Simona Tagli (LaPresse)
in foto: Simona Tagli (LaPresse)

C'è anche Simona Tagli tra i vip coinvolti in una truffa da 700 milioni di euro incentrata su diamanti venduti a prezzi gonfiati. La bionda showgirl famosa soprattutto negli anni Novanta, che nel 2016 aveva provato la carriera politica candidandosi alle Comunali a Milano per la lista di Stefano Parisi, nel raggiro su cui indaga la procura di Milano ha "perso" 29mila euro. Anche lei, come altri vip tra cui Vasco Rossi, Federica Panicucci e l'imprenditrice Diana Bracco (a cui si aggiungono centinaia di cittadini), si sarebbe lasciata convincere da alcune banche a investire sui diamanti proposti da due società, preziosi il cui valore di vendita sarebbe però stato gonfiato. Ieri il nucleo della polizia economico-finanziaria della Guardia di finanza ha eseguito un sequestro preventivo di oltre 700 milioni di euro (l'entità del raggiro), mentre nell'inchiesta risultano indagate 75 persone: tra queste figura anche il direttore generale di Banco Bpm Maurizio Faroni (che deve rispondere delle accuse di concorso in truffa, autoriciclaggio e ostacolo all’esercizio delle funzioni di vigilanza), così come indagate per via della legge sulla responsabilità amministrativa degli enti figurano anche cinque banche tra cui la stessa Banco Bpm, Unicredit, Intesa Sanpaolo, Mps e Banca Aletti.

Non mi fido delle azioni, ma ho preso una fregatura

In un'intervista rilasciata al "Corriere della sera" Simona Tagli ha spiegato come si è fatta convincere a investire sui diamanti-truffa. A proporre l'investimento alla 55enne sarebbe stato l'ex direttore di una filiale della banca Mps di via Santa Margherita a Milano: è stato proprio il fatto che si trattasse di diamanti di investimento a convincere la Tagli: "Non mi fido delle azioni in Italia. Così ho preferito investire in una cosa più concreta. Ho pensato: al limite mi rimane la pietra". Adesso in effetti le rimangono solo i diamanti: "Son bellissimi, purissimi, con il sigillo di Anversa. E che devo fare? Ho preso una fregatura. Me li tengo e mi farò un bell’anello", spiega l'ex soubrette sottolineando come invece, in quanto titoli d'investimento, quei diamanti non valgano quasi nulla: "È come una obbligazione che non rimborsano più oppure con poco. Il mio rammarico – conclude la Tagli – è che il diamante non mi è stato regalato da un uomo ma me lo son dovuto comprare io".

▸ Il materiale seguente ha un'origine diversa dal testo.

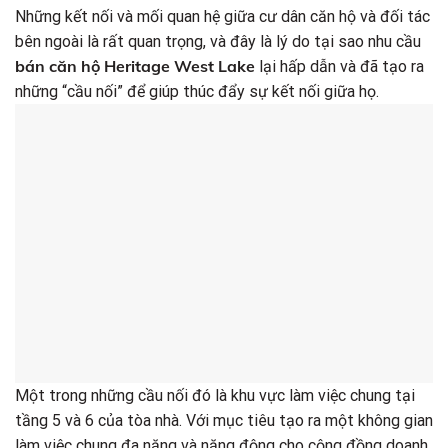
Những kết nối và mối quan hệ giữa cư dân căn hộ và đối tác
bên ngoài là rất quan trọng, và đây là lý do tại sao nhu cầu
bán căn hộ Heritage West Lake
lại hấp dẫn và đã tạo ra
những “cầu nối” để giúp thúc đẩy sự kết nối giữa họ.
Một trong những cầu nối đó là khu vực làm việc chung tại
tầng 5 và 6 của tòa nhà. Với mục tiêu tạo ra một không gian
làm việc chung đa năng và năng động cho cộng đồng doanh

Le società che vendevano diamanti avrebbero fatto regali ai vertici delle banche

Simona Tagli è stata anche fortunata: ci ha rimesso solo 29mila euro (anche se lei dice che sono 36mila), contro i 2,5 milioni investiti da Vasco Rossi. Tutti convinti a investire dalle banche che, stando agli ultimi sviluppi dell'inchiesta riportati dal quotidiano "Il Giorno", sottolineavano anche con circolari interne come i diamanti dovessero essere proposti ai clienti non come gioielli ma come investimento. Negli atti dell'inchiesta sono finiti anche presunti regali fatti da una delle società che vendeva i diamanti ai vertici di due delle banche che facevano da intermediarie, Bpm e Unicredit. Regali quantificati in 99mila euro che nessuno dei dirigenti che li ha ricevuti avrebbe potuto (e dovuto) accettare. Dopo la notizia dell'inchiesta si è mosso anche il Codacons, a tutela dei tanti cittadini non vip coinvolti nel raggiro: "Le banche e le società coinvolte nella truffa dei diamanti dovranno rimborsare fino all'ultimo centesimo i cittadini che avevano investito i propri soldi nell'acquisto delle pietre preziose".